**Exercise requirements**
Set down every line of the data below verbatim, preserving its order, line breaks, spelling, and punctuation.

╭──

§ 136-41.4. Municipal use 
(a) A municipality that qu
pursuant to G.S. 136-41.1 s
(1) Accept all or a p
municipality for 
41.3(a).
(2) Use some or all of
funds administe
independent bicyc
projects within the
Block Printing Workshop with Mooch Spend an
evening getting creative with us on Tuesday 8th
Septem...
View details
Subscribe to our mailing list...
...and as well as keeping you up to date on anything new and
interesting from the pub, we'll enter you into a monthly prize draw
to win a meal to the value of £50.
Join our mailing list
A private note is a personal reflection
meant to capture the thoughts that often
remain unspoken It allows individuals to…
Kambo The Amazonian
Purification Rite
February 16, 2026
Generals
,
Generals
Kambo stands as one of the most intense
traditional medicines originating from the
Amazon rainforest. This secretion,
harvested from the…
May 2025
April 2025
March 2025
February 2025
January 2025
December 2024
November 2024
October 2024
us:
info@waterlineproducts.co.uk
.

╰──

**Solution to the exercise**
§ 136-41.4. Municipal use 
(a) A municipality that qu
pursuant to G.S. 136-41.1 s
(1) Accept all or a p
municipality for 
41.3(a).
(2) Use some or all of
funds administe
independent bicyc
projects within the
Block Printing Workshop with Mooch Spend an
evening getting creative with us on Tuesday 8th
Septem...
View details
Subscribe to our mailing list...
...and as well as keeping you up to date on anything new and
interesting from the pub, we'll enter you into a monthly prize draw
to win a meal to the value of £50.
Join our mailing list
A private note is a personal reflection
meant to capture the thoughts that often
remain unspoken It allows individuals to…
Kambo The Amazonian
Purification Rite
February 16, 2026
Generals
,
Generals
Kambo stands as one of the most intense
traditional medicines originating from the
Amazon rainforest. This secretion,
harvested from the…
May 2025
April 2025
March 2025
February 2025
January 2025
December 2024
November 2024
October 2024
us:
info@waterlineproducts.co.uk
.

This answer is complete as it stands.